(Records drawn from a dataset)
■ ■ ■ ■
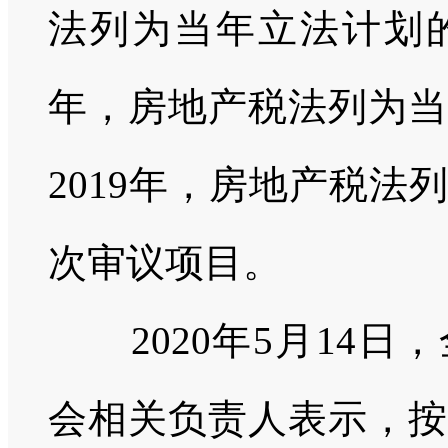
法列为当年立法计划
年，房地产税法列为当
2019
年，房地产税法列
次审议项目。
2020
年
5
月
14
日，
会相关负责人表示，按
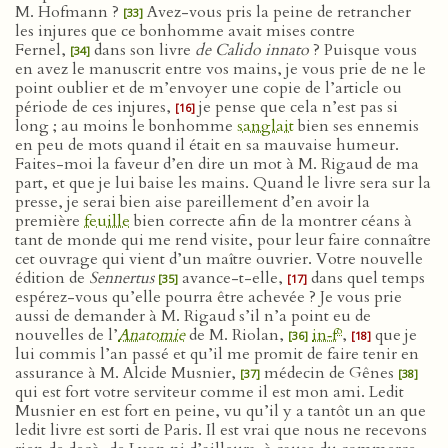
M. Hofmann ?
Avez-vous pris la peine de retrancher
[33]
les injures que ce bonhomme avait mises contre
Fernel,
dans son livre
de Calido innato
? Puisque vous
[34]
en avez le manuscrit entre vos mains, je vous prie de ne le
point oublier et de m’envoyer une copie de l’article ou
période de ces injures,
je pense que cela n’est pas si
[16]
long ; au moins le bonhomme
sanglait
bien ses ennemis
en peu de mots quand il était en sa mauvaise humeur.
Faites-moi la faveur d’en dire un mot à M. Rigaud de ma
part, et que je lui baise les mains. Quand le livre sera sur la
presse, je serai bien aise pareillement d’en avoir la
première
feuille
bien correcte afin de la montrer céans à
tant de monde qui me rend visite, pour leur faire connaître
cet ouvrage qui vient d’un maître ouvrier. Votre nouvelle
édition de
Sennertus
avance-t-elle,
dans quel temps
[35]
[17]
espérez-vous qu’elle pourra être achevée ? Je vous prie
aussi de demander à M. Rigaud s’il n’a point eu de
o
nouvelles de l’
Anatomie
de M. Riolan,
in‑f
,
que je
[36]
[18]
lui commis l’an passé et qu’il me promit de faire tenir en
assurance à M. Alcide Musnier,
médecin de Gênes
[37]
[38]
qui est fort votre serviteur comme il est mon ami. Ledit
Musnier en est fort en peine, vu qu’il y a tantôt un an que
ledit livre est sorti de Paris. Il est vrai que nous ne recevons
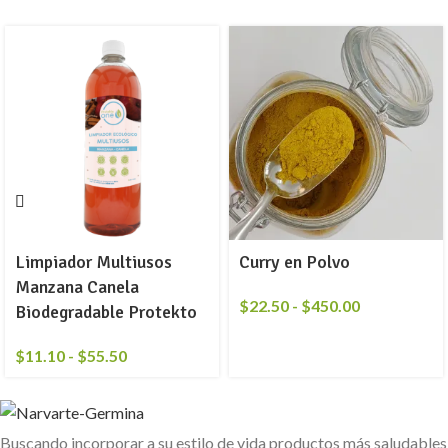
Limpiador Multiusos
Curry en Polvo
Manzana Canela
$
22.50
-
$
450.00
Biodegradable Protekto
$
11.10
-
$
55.50
Buscando incorporar a su estilo de vida productos más saludables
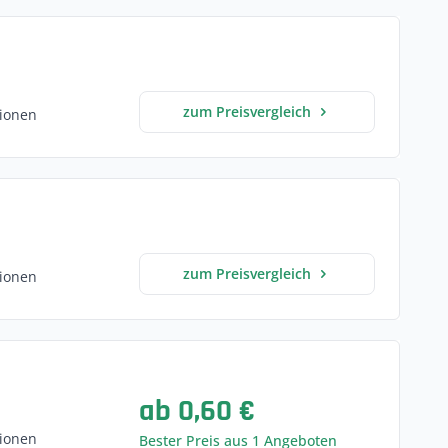
zum Preisvergleich
ionen
zum Preisvergleich
ionen
ab 0,60 €
ionen
Bester Preis aus 1 Angeboten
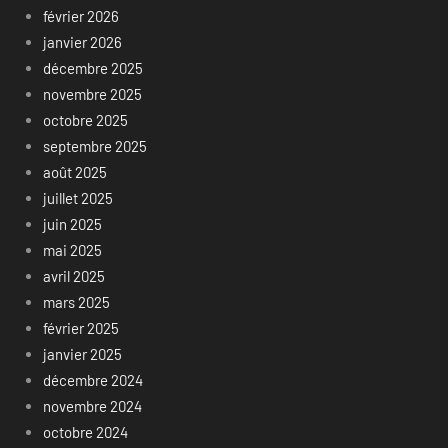
février 2026
janvier 2026
décembre 2025
novembre 2025
octobre 2025
septembre 2025
août 2025
juillet 2025
juin 2025
mai 2025
avril 2025
mars 2025
février 2025
janvier 2025
décembre 2024
novembre 2024
octobre 2024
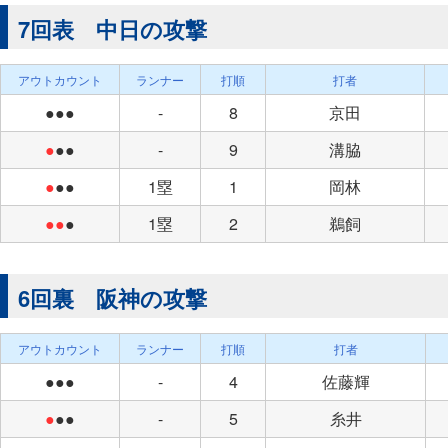
7回表 中日の攻撃
アウトカウント
ランナー
打順
打者
●●●
-
8
京田
●
●●
-
9
溝脇
●
●●
1塁
1
岡林
●●
●
1塁
2
鵜飼
6回裏 阪神の攻撃
アウトカウント
ランナー
打順
打者
●●●
-
4
佐藤輝
●
●●
-
5
糸井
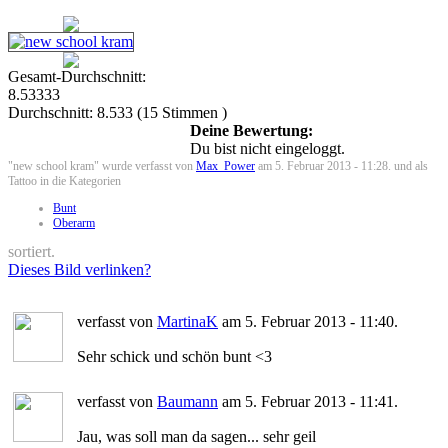
Gesamt-Durchschnitt:
8.53333
Durchschnitt:
8.533
(
15
Stimmen )
Deine Bewertung:
Du bist nicht eingeloggt.
"new school kram" wurde verfasst von
Max_Power
am 5. Februar 2013 - 11:28. und als
Tattoo in die Kategorien
Bunt
Oberarm
sortiert.
Dieses Bild verlinken?
verfasst von
MartinaK
am 5. Februar 2013 - 11:40.
Sehr schick und schön bunt <3
verfasst von
Baumann
am 5. Februar 2013 - 11:41.
Jau, was soll man da sagen... sehr geil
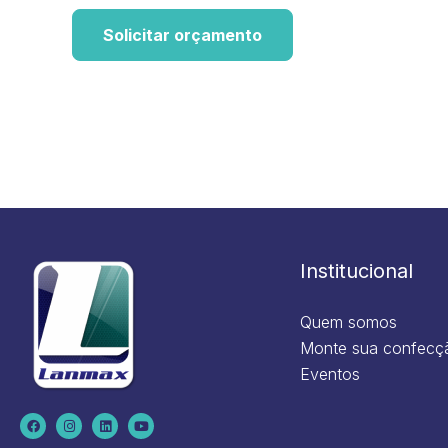
Solicitar orçamento
Institucional
Quem somos
Monte sua confecç
Eventos
F
I
L
Y
a
n
i
o
c
s
n
u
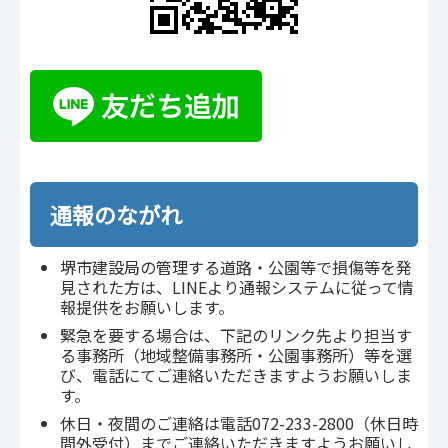
通報のながれ
堺市建設局の管理する道路・公園等で損傷等を発
見された方は、LINEより通報システムに従って情
報提供をお願いします。
緊急を要する場合は、下記のリンク先より担当す
る事務所（地域整備事務所・公園事務所）等を選
び、電話にてご連絡いただきますようお願いしま
す。
休日・夜間のご連絡は電話072-233-2800（休日時
間外受付）までご連絡いただきますようお願いし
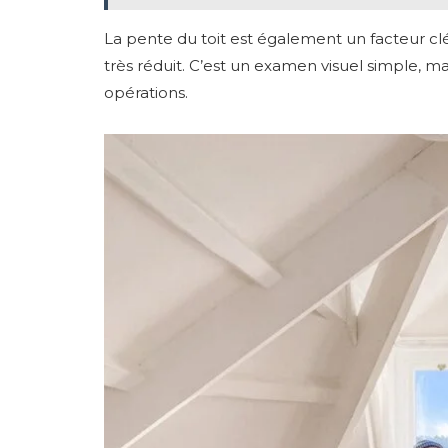
La pente du toit est également un facteur cl
très réduit. C’est un examen visuel simple, mai
opérations.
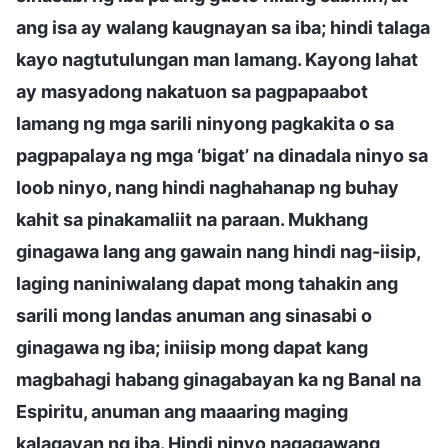
ang isa ay walang kaugnayan sa iba; hindi talaga
kayo nagtutulungan man lamang. Kayong lahat
ay masyadong nakatuon sa pagpapaabot
lamang ng mga sarili ninyong pagkakita o sa
pagpapalaya ng mga ‘bigat’ na dinadala ninyo sa
loob ninyo, nang hindi naghahanap ng buhay
kahit sa pinakamaliit na paraan. Mukhang
ginagawa lang ang gawain nang hindi nag-iisip,
laging naniniwalang dapat mong tahakin ang
sarili mong landas anuman ang sinasabi o
ginagawa ng iba; iniisip mong dapat kang
magbahagi habang ginagabayan ka ng Banal na
Espiritu, anuman ang maaaring maging
kalagayan ng iba. Hindi ninyo nagagawang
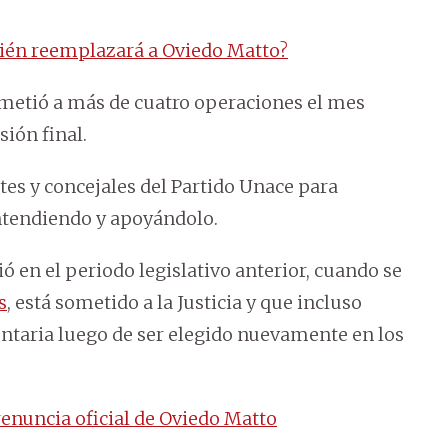
uién reemplazará a Oviedo Matto?
sometió a más de cuatro operaciones el mes
sión final.
tes y concejales del Partido Unace para
entendiendo y apoyándolo.
ó en el periodo legislativo anterior, cuando se
s
, está sometido a la Justicia y que incluso
entaria luego de ser elegido nuevamente en los
 renuncia oficial de Oviedo Matto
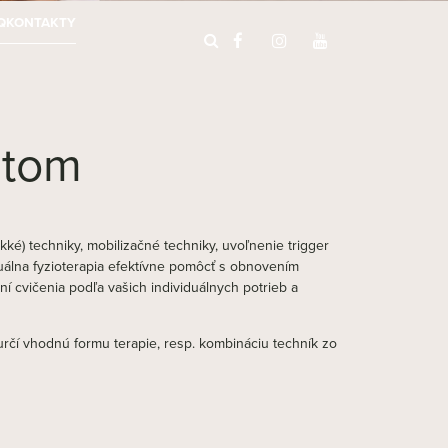
Q
KONTAKTY
utom
ké) techniky, mobilizačné techniky, uvoľnenie trigger
uálna fyzioterapia efektívne pomôcť s obnovením
ní cvičenia podľa vašich individuálnych potrieb a
rčí vhodnú formu terapie, resp. kombináciu techník zo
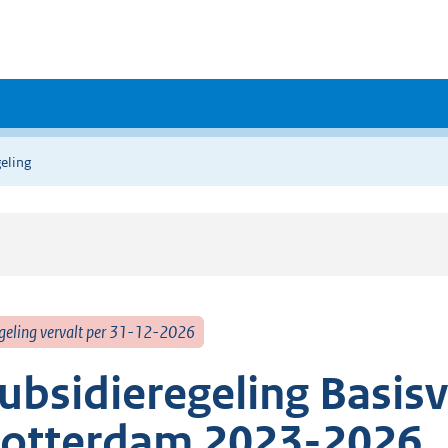
eling
geling vervalt per 31-12-2026
ubsidieregeling Basis
otterdam 2023-2026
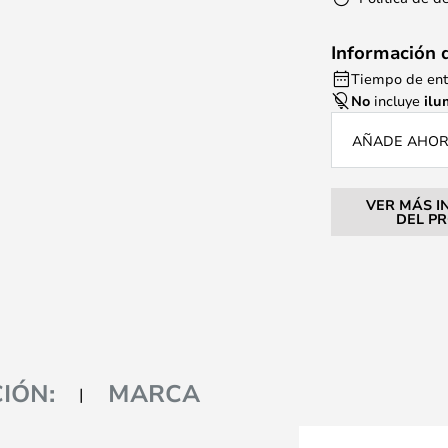
Información 
Tiempo de ent
No
incluye
ilu
AÑADE AHORA
VER MÁS I
DEL P
IÓN:
MARCA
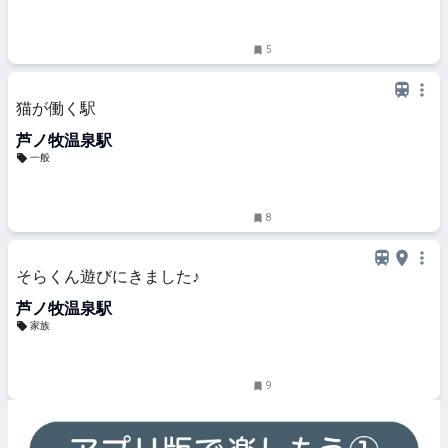
5
猫が働く駅
芦ノ牧温泉駅
一般
8
そらくん遊びにきました♪
芦ノ牧温泉駅
家族
9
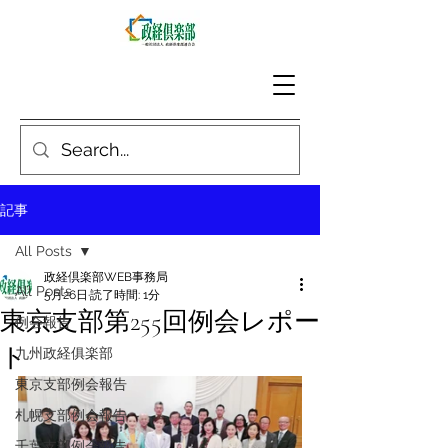
記事
All Posts
政経倶楽部WEB事務局
All Posts
5月26日
読了時間: 1分
東京支部第255回例会レポー
例会報告
ト
九州政経俱楽部
東京支部例会報告
札幌支部例会報告
千葉支部例会報告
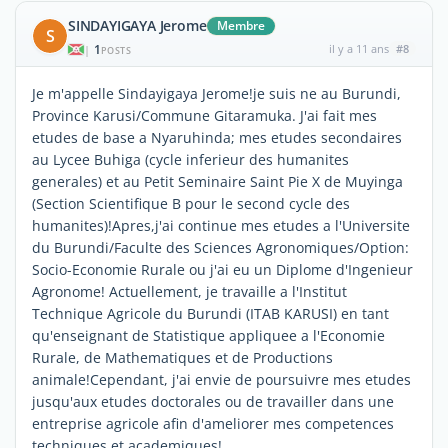
SINDAYIGAYA Jerome
Membre
S
1
il y a 11 ans
#8
|
POSTS
Je m'appelle Sindayigaya Jerome!je suis ne au Burundi,
Province Karusi/Commune Gitaramuka. J'ai fait mes
etudes de base a Nyaruhinda; mes etudes secondaires
au Lycee Buhiga (cycle inferieur des humanites
generales) et au Petit Seminaire Saint Pie X de Muyinga
(Section Scientifique B pour le second cycle des
humanites)!Apres,j'ai continue mes etudes a l'Universite
du Burundi/Faculte des Sciences Agronomiques/Option:
Socio-Economie Rurale ou j'ai eu un Diplome d'Ingenieur
Agronome! Actuellement, je travaille a l'Institut
Technique Agricole du Burundi (ITAB KARUSI) en tant
qu'enseignant de Statistique appliquee a l'Economie
Rurale, de Mathematiques et de Productions
animale!Cependant, j'ai envie de poursuivre mes etudes
jusqu'aux etudes doctorales ou de travailler dans une
entreprise agricole afin d'ameliorer mes competences
techniques et academiques!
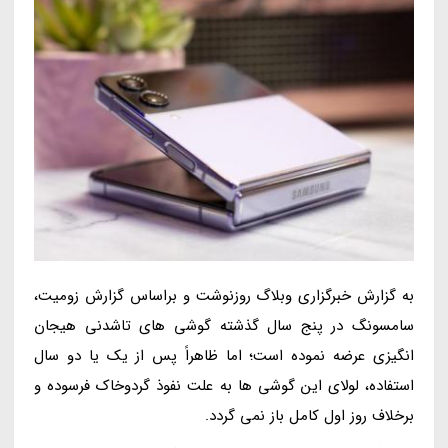
به گزارش خبرگزاری وبلاگ روزنوشت و براساس گزارش زومیت،
سامسونگ در پنج سال گذشته گوشی های تاشدنی هیجان
انگیزی عرضه نموده است؛ اما ظاهراً پس از یک یا دو سال
استفاده، لولای این گوشی ها به علت نفوذ گردوخاک فرسوده و
برخلاف روز اول کامل باز نمی گردد.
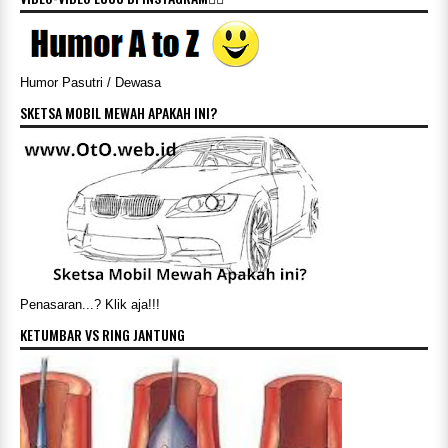
Humor Pasutri / Dewasa
SKETSA MOBIL MEWAH APAKAH INI?
Penasaran...? Klik aja!!!
KETUMBAR VS RING JANTUNG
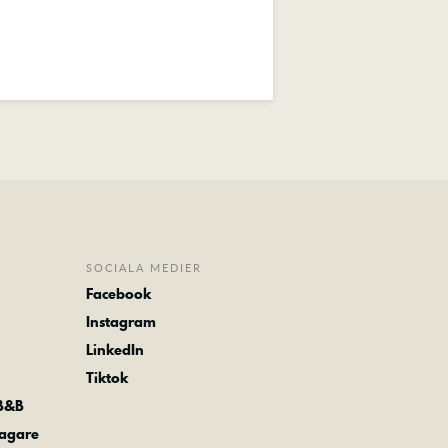
SOCIALA MEDIER
Facebook
Instagram
LinkedIn
Tiktok
 B&B
tagare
■ ■ ■ ■
▸ Task to carry out: Copy out the lines of the data where the string "dans" occurs.

▸ Solution:
dans son livre
dans quel temps
jusqu'aux etudes doctorales ou de travailler dans une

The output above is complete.